Three bills are pending in Congress to create a guest-worker program, primarily for Mexican migrants. A bill by Arizona Republican Sen. John McCain would allow illegal immigrants to apply for legal status after paying a $1,500 fine. Another by Texas Republican Sen. John Cornyn would grant Mexican migrant workers temporary guest-worker visas. Rep. Howard Berman, a North Hollywood Democrat, has cosponsored a bill that would streamline the process for importing agricultural workers from Mexico and allow an estimated 500,000 undocumented farm workers to earn legal residency in exchange for continued work on U.S. farms.

Fox hopes his cross-border lobbying will increase the momentum behind those bills and help build what he called, at a Phoenix press conference, "a framework that guarantees legal, safe and orderly migration."

The Mexican president did not need to remind the assembled news media that a dramatic example of how dangerous things had gotten had just played out on the main freeway between Phoenix and Tucson. Four people were killed and 27 illegal immigrants were arrested in a wild shootout that apparently stemmed from a rivalry between two gangs of coyotes -- people smugglers.

It was the worst border violence Arizona had seen since an upsurge in immigrant smuggling began there four years ago. That is when tougher enforcement around border cities pushed the flow of migrants from Mexico into ever more remote, and dangerous, parts of the Southwest. In the last year, 152 migrants have died trying to enter the U.S. across Arizona's deserts.

The dangers of that trek have dramatically increased the cost of being smuggled across the border too -- from $200 to $1,500. With the trafficking in human beings becoming more lucrative, individual coyotes are being replaced by organized gangs.

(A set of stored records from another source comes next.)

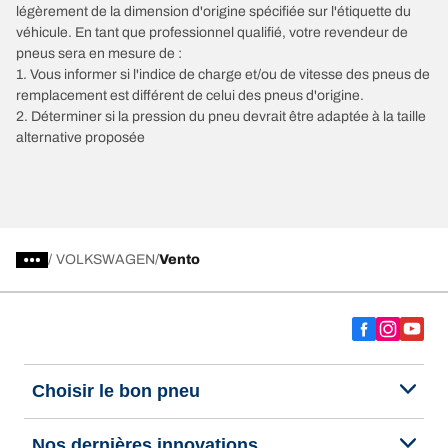
légèrement de la dimension d'origine spécifiée sur l'étiquette du
véhicule. En tant que professionnel qualifié, votre revendeur de
pneus sera en mesure de :
1. Vous informer si l'indice de charge et/ou de vitesse des pneus de
remplacement est différent de celui des pneus d'origine.
2. Déterminer si la pression du pneu devrait être adaptée à la taille
alternative proposée
/
VOLKSWAGEN
Vento
Choisir le bon pneu
Nos dernières innovations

And this new breed of coyotes is younger and meaner.

In my years of reporting along the border, it always troubled me how some Mexicans and even a few immigrants-rights activists romanticized coyotes as Robin Hood figures. What naivete. Coyotes are criminal scum, right down there with drug smugglers. They take advantage of desperate people, then abandon them when danger -- whether in the form of other criminals or the Border Patrol -- appears. One of the failures of U.S. border enforcement is that federal agencies rarely put as much effort into breaking up people-smuggling rings as they do into anti-drug enforcement.

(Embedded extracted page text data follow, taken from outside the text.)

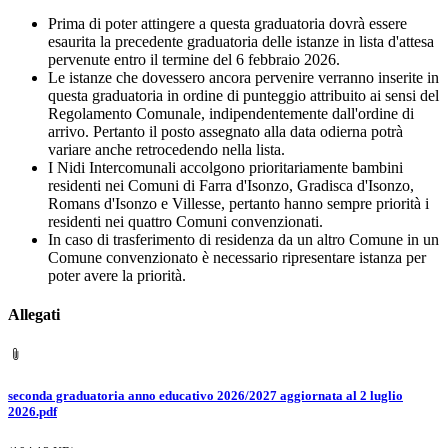
Prima di poter attingere a questa graduatoria dovrà essere
esaurita la precedente graduatoria delle istanze in lista d'attesa
pervenute entro il termine del 6 febbraio 2026.
Le istanze che dovessero ancora pervenire verranno inserite in
questa graduatoria in ordine di punteggio attribuito ai sensi del
Regolamento Comunale, indipendentemente dall'ordine di
arrivo. Pertanto il posto assegnato alla data odierna potrà
variare anche retrocedendo nella lista.
I Nidi Intercomunali accolgono prioritariamente bambini
residenti nei Comuni di Farra d'Isonzo, Gradisca d'Isonzo,
Romans d'Isonzo e Villesse, pertanto hanno sempre priorità i
residenti nei quattro Comuni convenzionati.
In caso di trasferimento di residenza da un altro Comune in un
Comune convenzionato è necessario ripresentare istanza per
poter avere la priorità.
Allegati
seconda graduatoria anno educativo 2026/2027 aggiornata al 2 luglio
2026.pdf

Given the economic forces that lure poor Mexicans to risk so much to find work in this country, though, the flow of migrants will not stop. So it must be regulated.

To get the guest-worker program he wants, Fox can prove his bona fides by offering Mexico's full cooperation in breaking up smuggling rings along the border. He sent the right signal when he vowed in a speech to New Mexico's Legislature to "wage a great battle and finish off those criminals" who profit from people smuggling.

Frank del Olmo is associate editor of The Times.